AGENTS.md, Skills & Tool Calls
Three different ways to give an agent knowledge and power — always-on instructions, on-demand model-loaded skills, and runtime tool calls. What each one is, how they compose, and when to reach for each.
What you'll learn
- AGENTS.md = always-on INSTRUCTIONS — a vendor-neutral Markdown file loaded every session
- A Skill = on-demand KNOWLEDGE the model loads itself when a task matches its description
- Progressive disclosure: only a skill's name + description sits in context until it triggers
- A tool call = a runtime ACTION the model requests and your code (or an MCP server) executes
- How the three layers compose, and which one to reach for when
Before you start
You already know how an agent calls a tool — it emits a function name plus JSON arguments and your code runs it. This lesson is the layer above tools. It answers a question the tools lesson doesn’t: when you have a whole project’s worth of conventions, procedures, and actions, where does each piece live, and what does it cost you in context?
The answer is three distinct mechanisms that are easy to conflate because two of them are “just Markdown.” Here is the one-line mental model to carry through the whole lesson:
1. AGENTS.md — always-on instructions
The official site (agents.md) calls it “a README for agents: a dedicated,
predictable place to provide the context and instructions to help AI coding
agents work on your project.” It is a plain Markdown file at the root of the
repository, and it complements your README.md rather than replacing it —
the human README is for humans; AGENTS.md holds the agent-facing detail
(build steps, tests, conventions) that would clutter it.
Two properties define it:
- It is vendor-neutral.
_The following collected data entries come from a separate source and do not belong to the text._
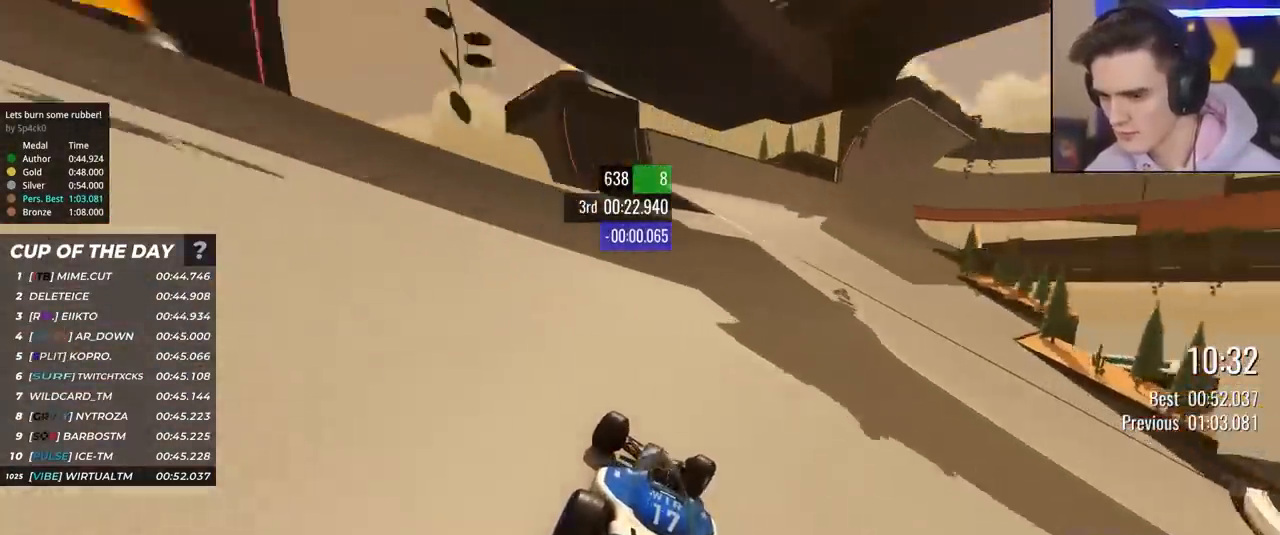
{"keys": ["right", "up"], "events": [[67, "right", "up"], [117, "right", "down"], [300, "right", "up"], [400, "right", "down"]]}
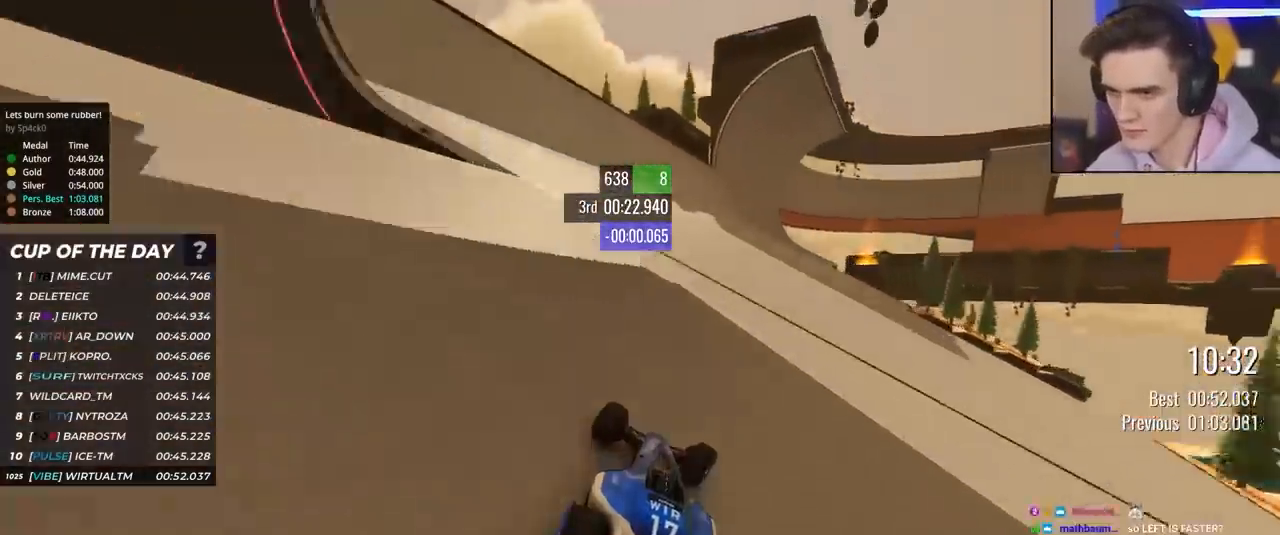
{"keys": ["up"], "events": [[83, "right", "up"]]}
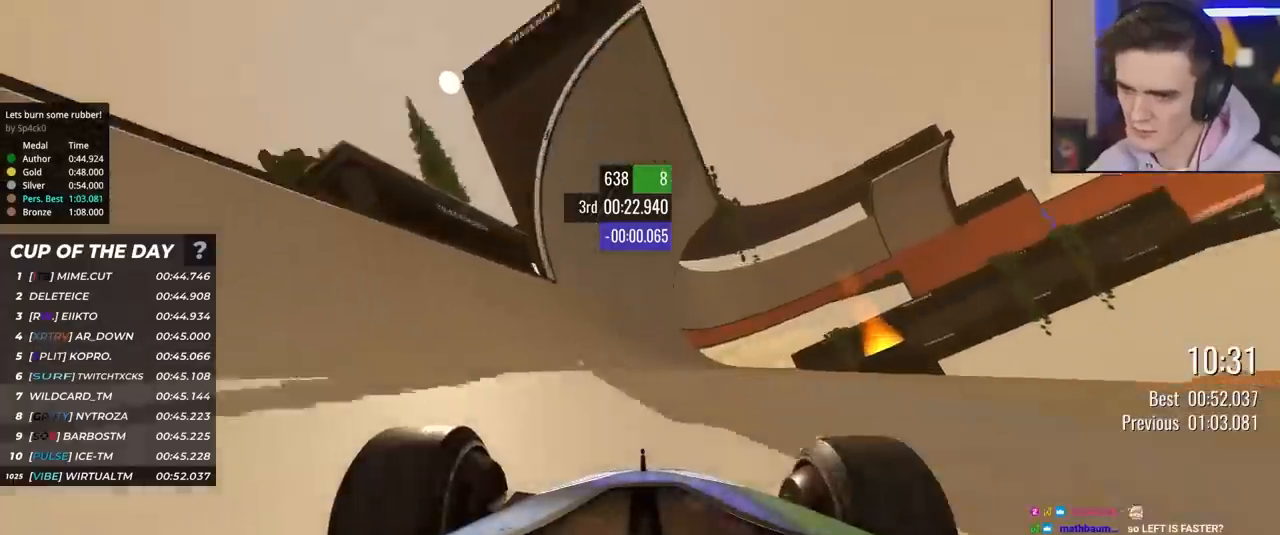
{"keys": ["right", "up"], "events": [[50, "right", "down"], [150, "right", "up"], [483, "right", "down"]]}
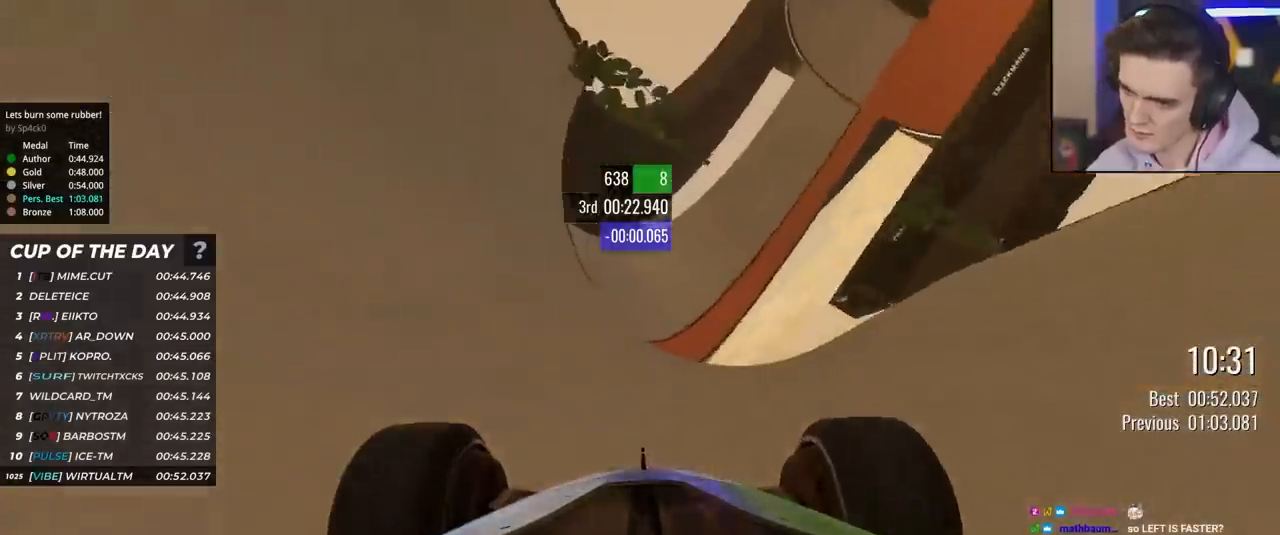
{"keys": ["up"], "events": [[300, "right", "up"]]}
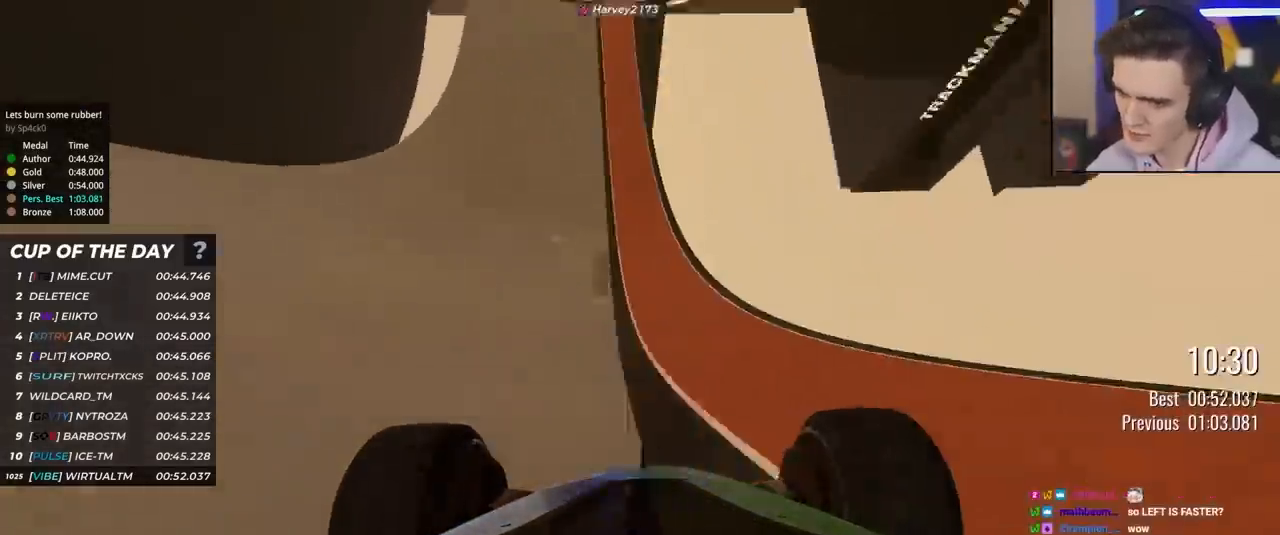
{"keys": ["up"], "events": [[83, "right", "down"], [183, "right", "up"], [367, "right", "down"], [500, "right", "up"]]}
The site frames it as “a simple, open format” and
says: “Rather than introducing another proprietary file, we chose a name and
format that could work for anyone.” It was introduced by OpenAI (it’s the
format Codex reads — the Codex docs say plainly, “Codex reads
AGENTS.mdfiles before doing any work”), but it is now read by 20-plus agents — Cursor, Gemini CLI, GitHub Copilot, Jules, Devin, goose, Windsurf and more — across 60,000+ open-source projects. In December 2025 it became a founding project of the Linux Foundation’s Agentic AI Foundation, which is about as concrete as “vendor-neutral” gets. - There are no required fields. “AGENTS.md is just standard Markdown. Use any headings you like.” Common sections are project overview, build/test commands, code style, and testing instructions — but nothing is mandatory.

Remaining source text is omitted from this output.